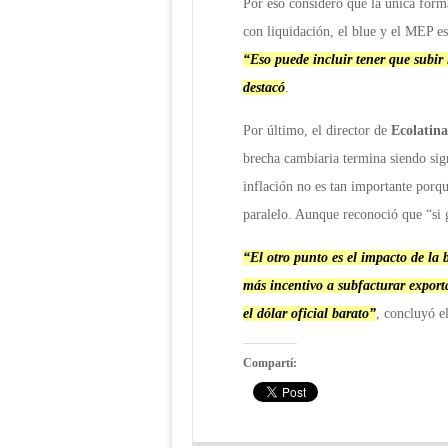
Por eso consideró que la única form
con liquidación, el blue y el MEP e
“Eso puede incluir tener que subir 
destacó
.
Por último, el director de
Ecolatin
brecha cambiaria termina siendo sig
inflación no es tan importante porqu
paralelo. Aunque reconoció que “si 
“El otro punto es el impacto de la
más incentivo a subfacturar export
el dólar oficial barato”
, concluyó e
Compartí:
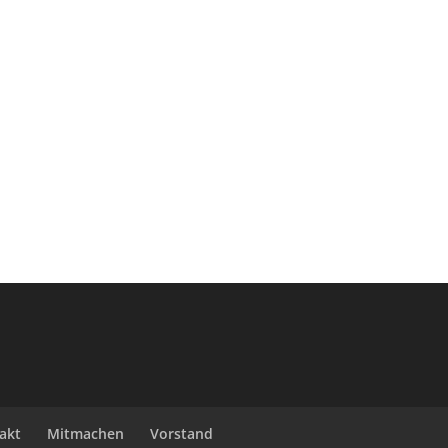
akt
Mitmachen
Vorstand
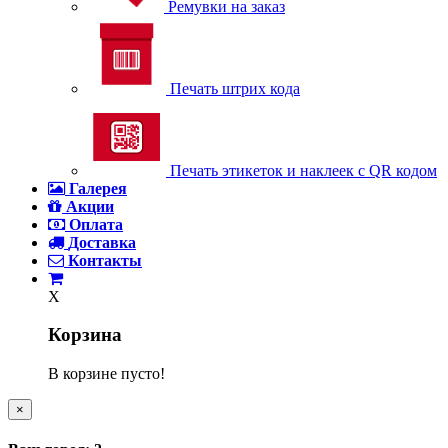
Ремувки на заказ
Печать штрих кода
Печать этикеток и наклеек с QR кодом
Галерея
Акции
Оплата
Доставка
Контакты
X
Корзина
В корзине пусто!
×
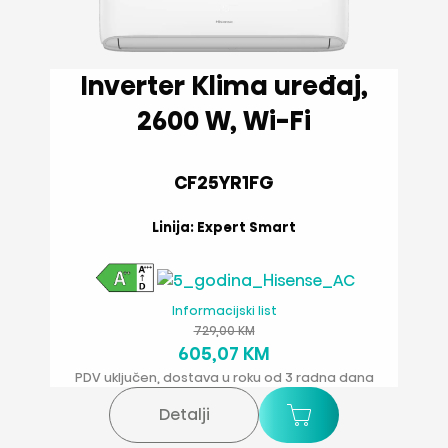
Inverter Klima uređaj,
2600 W, Wi-Fi
CF25YR1FG
Linija: Expert Smart
Informacijski list
729,00 KM
605,07 KM
PDV uključen, dostava u roku od 3 radna dana
Detalji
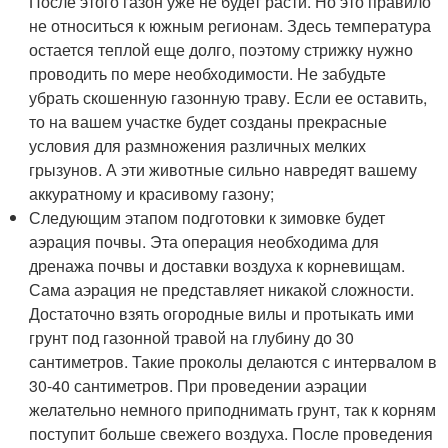
После этого газон уже не будет расти. Но это правило
не относиться к южным регионам. Здесь температура
остается теплой еще долго, поэтому стрижку нужно
проводить по мере необходимости. Не забудьте
убрать скошенную газонную траву. Если ее оставить,
то на вашем участке будет созданы прекрасные
условия для размножения различных мелких
грызунов. А эти животные сильно навредят вашему
аккуратному и красивому газону;
Следующим этапом подготовки к зимовке будет
аэрация почвы. Эта операция необходима для
дренажа почвы и доставки воздуха к корневищам.
Сама аэрация не представляет никакой сложности.
Достаточно взять огородные вилы и протыкать ими
грунт под газонной травой на глубину до 30
сантиметров. Такие проколы делаются с интервалом в
30-40 сантиметров. При проведении аэрации
желательно немного приподнимать грунт, так к корням
поступит больше свежего воздуха. После проведения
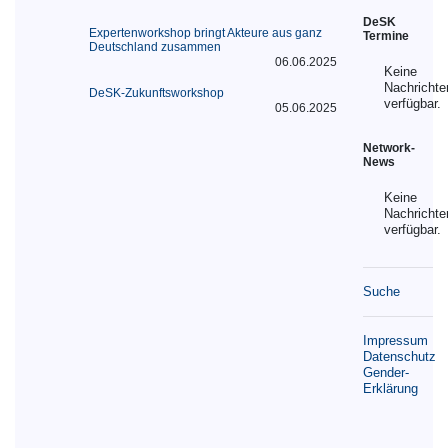
DeSK
Expertenworkshop bringt Akteure aus ganz
Termine
Deutschland zusammen
06.06.2025
Keine
Nachrichte
DeSK-Zukunftsworkshop
verfügbar.
05.06.2025
Network-
News
Keine
Nachrichte
verfügbar.
Suche
Impressum
Datenschutz
Gender-
Erklärung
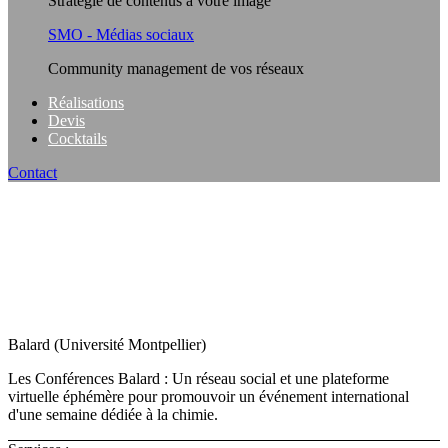
Stratégie de contenus à votre image
SMO - Médias sociaux
Community management de vos réseaux
Réalisations
Devis
Cocktails
Contact
Balard (Université Montpellier)
Les Conférences Balard : Un réseau social et une plateforme
virtuelle éphémère pour promouvoir un événement international
d'une semaine dédiée à la chimie.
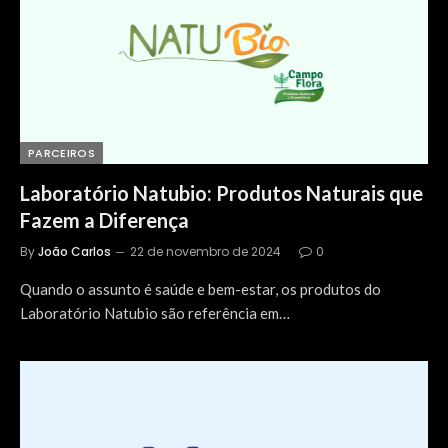
PARCEIROS
Laboratório Natubio: Produtos Naturais que
Fazem a Diferença
By
João Carlos
22 de novembro de 2024
0
Quando o assunto é saúde e bem-estar, os produtos do
Laboratório Natubio são referência em…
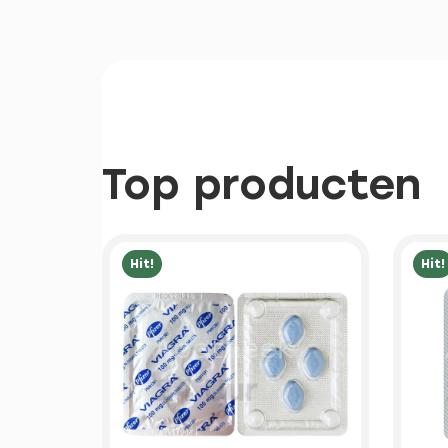
Top producten
Hit!
Hit!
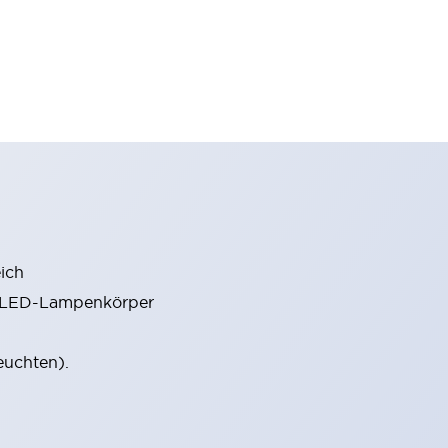
ich
m LED-Lampenkörper
euchten).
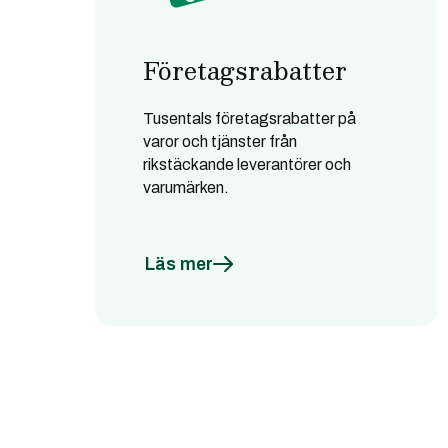
Företagsrabatter
Tusentals företagsrabatter på
varor och tjänster från
rikstäckande leverantörer och
varumärken.
Läs mer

EXERCISE INSTRUCTIONS ::
Reproduce all of the lines above word for word, leaving out the pictures.

EXERCISE ANSWER ::
Por eso consideró que la única form
con liquidación, el blue y el MEP e
“Eso puede incluir tener que subir 
destacó
.
Por último, el director de
Ecolatin
brecha cambiaria termina siendo sig
inflación no es tan importante porqu
paralelo. Aunque reconoció que “si 
“El otro punto es el impacto de la
más incentivo a subfacturar export
el dólar oficial barato”
, concluyó e
Compartí:
akt
Mitmachen
Vorstand
Ремувки на заказ
Печать штрих кода
Печать этикеток и наклеек с QR кодом
Галерея
Акции
Оплата
Доставка
Контакты
X
Корзина
В корзине пусто!
×
Inverter Klima uređaj,
2600 W, Wi-Fi
CF25YR1FG
Linija: Expert Smart
Informacijski list
729,00 KM
605,07 KM
PDV uključen, dostava u roku od 3 radna dana
Detalji
После этого газон уже не будет расти. Но это правило
не относиться к южным регионам. Здесь температура
остается теплой еще долго, поэтому стрижку нужно
проводить по мере необходимости. Не забудьте
убрать скошенную газонную траву. Если ее оставить,
то на вашем участке будет созданы прекрасные
условия для размножения различных мелких
грызунов. А эти животные сильно навредят вашему
аккуратному и красивому газону;
Следующим этапом подготовки к зимовке будет
аэрация почвы. Эта операция необходима для
дренажа почвы и доставки воздуха к корневищам.
Сама аэрация не представляет никакой сложности.
Достаточно взять огородные вилы и протыкать ими
грунт под газонной травой на глубину до 30
сантиметров. Такие проколы делаются с интервалом в
30-40 сантиметров. При проведении аэрации
желательно немного приподнимать грунт, так к корням
поступит больше свежего воздуха. После проведения
DeSK
Expertenworkshop bringt Akteure aus ganz
Termine
Deutschland zusammen
06.06.2025
Keine
Nachrichte
DeSK-Zukunftsworkshop
verfügbar.
05.06.2025
Network-
News
Keine
Nachrichte
verfügbar.
Suche
Impressum
Datenschutz
Gender-
Erklärung
Stratégie de contenus à votre image
SMO - Médias sociaux
Community management de vos réseaux
Réalisations
Devis
Cocktails
Contact
Balard (Université Montpellier)
Les Conférences Balard : Un réseau social et une plateforme
virtuelle éphémère pour promouvoir un événement international
d'une semaine dédiée à la chimie.
PARCEIROS
Laboratório Natubio: Produtos Naturais que
Fazem a Diferença
By
João Carlos
22 de novembro de 2024
0
Quando o assunto é saúde e bem-estar, os produtos do
Laboratório Natubio são referência em…
Top producten
Hit!
Hit!
ich
m LED-Lampenkörper
euchten).
Företagsrabatter
Tusentals företagsrabatter på
varor och tjänster från
rikstäckande leverantörer och
varumärken.
Läs mer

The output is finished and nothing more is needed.